- [Gegebener Text]
# # # # # # #

Diese peinlichen Imaginationen karikieren die bürgerlichen Geschlechtsrollen des Abspaltungsmechanismus sozusagen in artifiziellen Standbildern und in der Äußerlichkeit eines Museums geschlechtsspezifischer Accessoires, werden von ihren Trägern in der spätkapitalistischen Welt am Ende des 20. Jahrhunderts aber als Ausdruck der eigenen "Individualität" in einer "offenen Beziehung" erlebt und mißverstanden. Der showartige Charakter dieser darstellerischen "Partnerschaft" gerät jedoch zum ungemütlichen Zwangsverhältnis, wenn die Beteiligten nicht mehr aus ihrer mühsam einstudierten Rolle schlüpfen können, der Raum der Intimität zur Bühne wird und ständig nach dem Beifall des "Partners" geschielt werden muß. Sartre hätte sich keine schönere Hölle ausdenken können.

# # # # # # #

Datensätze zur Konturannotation

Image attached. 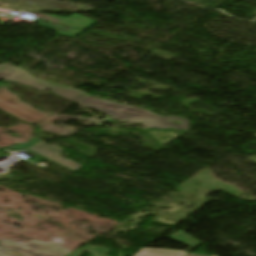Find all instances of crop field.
Masks as SVG:
<instances>
[{
	"instance_id": "crop-field-4",
	"label": "crop field",
	"mask_w": 256,
	"mask_h": 256,
	"mask_svg": "<svg viewBox=\"0 0 256 256\" xmlns=\"http://www.w3.org/2000/svg\"><path fill=\"white\" fill-rule=\"evenodd\" d=\"M6 80L12 82H19L21 84L37 88L41 91L49 88L53 90L54 94L75 102H78L88 96V94L82 92L81 90L63 87L37 79L21 68L11 74Z\"/></svg>"
},
{
	"instance_id": "crop-field-9",
	"label": "crop field",
	"mask_w": 256,
	"mask_h": 256,
	"mask_svg": "<svg viewBox=\"0 0 256 256\" xmlns=\"http://www.w3.org/2000/svg\"><path fill=\"white\" fill-rule=\"evenodd\" d=\"M84 251L92 254L90 256H107L106 253L109 252L110 249L84 246V247L76 250L75 252L71 253L68 256H81L82 252H84Z\"/></svg>"
},
{
	"instance_id": "crop-field-2",
	"label": "crop field",
	"mask_w": 256,
	"mask_h": 256,
	"mask_svg": "<svg viewBox=\"0 0 256 256\" xmlns=\"http://www.w3.org/2000/svg\"><path fill=\"white\" fill-rule=\"evenodd\" d=\"M0 108L7 113L27 122L41 126L55 114L38 111L33 106L19 100L18 96L7 90V86H0Z\"/></svg>"
},
{
	"instance_id": "crop-field-1",
	"label": "crop field",
	"mask_w": 256,
	"mask_h": 256,
	"mask_svg": "<svg viewBox=\"0 0 256 256\" xmlns=\"http://www.w3.org/2000/svg\"><path fill=\"white\" fill-rule=\"evenodd\" d=\"M82 106L95 108L102 111L118 120L131 121L143 124L149 128L157 129H184L188 130L190 121L183 118H178L174 116L163 117L154 114L150 111L139 109L132 106L121 105L106 100L98 99L95 97L88 96L85 99L78 102ZM168 119H176L183 124L177 125L167 122Z\"/></svg>"
},
{
	"instance_id": "crop-field-10",
	"label": "crop field",
	"mask_w": 256,
	"mask_h": 256,
	"mask_svg": "<svg viewBox=\"0 0 256 256\" xmlns=\"http://www.w3.org/2000/svg\"><path fill=\"white\" fill-rule=\"evenodd\" d=\"M19 69L8 63L0 64V79L5 80L11 73Z\"/></svg>"
},
{
	"instance_id": "crop-field-11",
	"label": "crop field",
	"mask_w": 256,
	"mask_h": 256,
	"mask_svg": "<svg viewBox=\"0 0 256 256\" xmlns=\"http://www.w3.org/2000/svg\"><path fill=\"white\" fill-rule=\"evenodd\" d=\"M186 256H209V255H197V254H188Z\"/></svg>"
},
{
	"instance_id": "crop-field-7",
	"label": "crop field",
	"mask_w": 256,
	"mask_h": 256,
	"mask_svg": "<svg viewBox=\"0 0 256 256\" xmlns=\"http://www.w3.org/2000/svg\"><path fill=\"white\" fill-rule=\"evenodd\" d=\"M58 119H83V120H89V121H95V122L99 121V120H95V119H87V118L59 115L56 118H54L53 120H51L50 122H52L54 120H58ZM50 122H48L47 124L43 125L41 127V129L46 130L48 132H52V133L62 134V135H68V134L74 132V130H70V129H66V128H61V127H56V126L49 125Z\"/></svg>"
},
{
	"instance_id": "crop-field-6",
	"label": "crop field",
	"mask_w": 256,
	"mask_h": 256,
	"mask_svg": "<svg viewBox=\"0 0 256 256\" xmlns=\"http://www.w3.org/2000/svg\"><path fill=\"white\" fill-rule=\"evenodd\" d=\"M188 252L165 250V249H151L143 248L134 256H185Z\"/></svg>"
},
{
	"instance_id": "crop-field-3",
	"label": "crop field",
	"mask_w": 256,
	"mask_h": 256,
	"mask_svg": "<svg viewBox=\"0 0 256 256\" xmlns=\"http://www.w3.org/2000/svg\"><path fill=\"white\" fill-rule=\"evenodd\" d=\"M66 250L67 248L53 242L46 244L35 240L26 246H20L8 239L0 243V256H64L69 253ZM5 251H9L11 255Z\"/></svg>"
},
{
	"instance_id": "crop-field-8",
	"label": "crop field",
	"mask_w": 256,
	"mask_h": 256,
	"mask_svg": "<svg viewBox=\"0 0 256 256\" xmlns=\"http://www.w3.org/2000/svg\"><path fill=\"white\" fill-rule=\"evenodd\" d=\"M169 237H171L177 241H181L193 249L198 247L199 245L203 244L182 230L169 236Z\"/></svg>"
},
{
	"instance_id": "crop-field-5",
	"label": "crop field",
	"mask_w": 256,
	"mask_h": 256,
	"mask_svg": "<svg viewBox=\"0 0 256 256\" xmlns=\"http://www.w3.org/2000/svg\"><path fill=\"white\" fill-rule=\"evenodd\" d=\"M37 146V145H36ZM30 149V148H29ZM50 160H53L73 171L77 170L78 168H80L82 165L72 161V160H68V159H62L60 157V152L62 151V149H59L57 147L51 146L49 144L43 143L37 147H34L32 149H30Z\"/></svg>"
}]
</instances>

# # # # # # #

- [Aufgaben]
(A) Schreiben Sie aus dem gegebenen Text die Stelle von „Diese peinlichen Imaginationen“ bis „Hölle ausdenken können.“ wörtlich ab.
(B) Übersetzen Sie den folgenden Satz aus dem gegebenen Text ins Englische: „Sartre hätte sich keine schönere Hölle ausdenken können.“
(C) Prüfen Sie, ob die folgenden Aussagen mit dem gegebenen Text übereinstimmen. Antworten Sie jeweils mit Ja oder Nein und zitieren Sie die entscheidenden Worte des Textes.
(i) Die Träger erleben die Imaginationen als Ausdruck ihrer eigenen Individualität.
(ii) Der Text verortet die Träger am Ende des 19. Jahrhunderts.
(iii) Der Text spricht davon, dass nach dem Beifall des Partners geschielt werden muss.

- [Lösungen]
(A)
Diese peinlichen Imaginationen karikieren die bürgerlichen Geschlechtsrollen des Abspaltungsmechanismus sozusagen in artifiziellen Standbildern und in der Äußerlichkeit eines Museums geschlechtsspezifischer Accessoires, werden von ihren Trägern in der spätkapitalistischen Welt am Ende des 20. Jahrhunderts aber als Ausdruck der eigenen "Individualität" in einer "offenen Beziehung" erlebt und mißverstanden. Der showartige Charakter dieser darstellerischen "Partnerschaft" gerät jedoch zum ungemütlichen Zwangsverhältnis, wenn die Beteiligten nicht mehr aus ihrer mühsam einstudierten Rolle schlüpfen können, der Raum der Intimität zur Bühne wird und ständig nach dem Beifall des "Partners" geschielt werden muß. Sartre hätte sich keine schönere Hölle ausdenken können.

(B) Sartre could not have imagined a more beautiful hell.

(C)
(i) Ja: „als Ausdruck der eigenen "Individualität" in einer "offenen Beziehung" erlebt und mißverstanden“
(ii) Nein: „in der spätkapitalistischen Welt am Ende des 20. Jahrhunderts“
(iii) Ja: „ständig nach dem Beifall des "Partners" geschielt werden muß“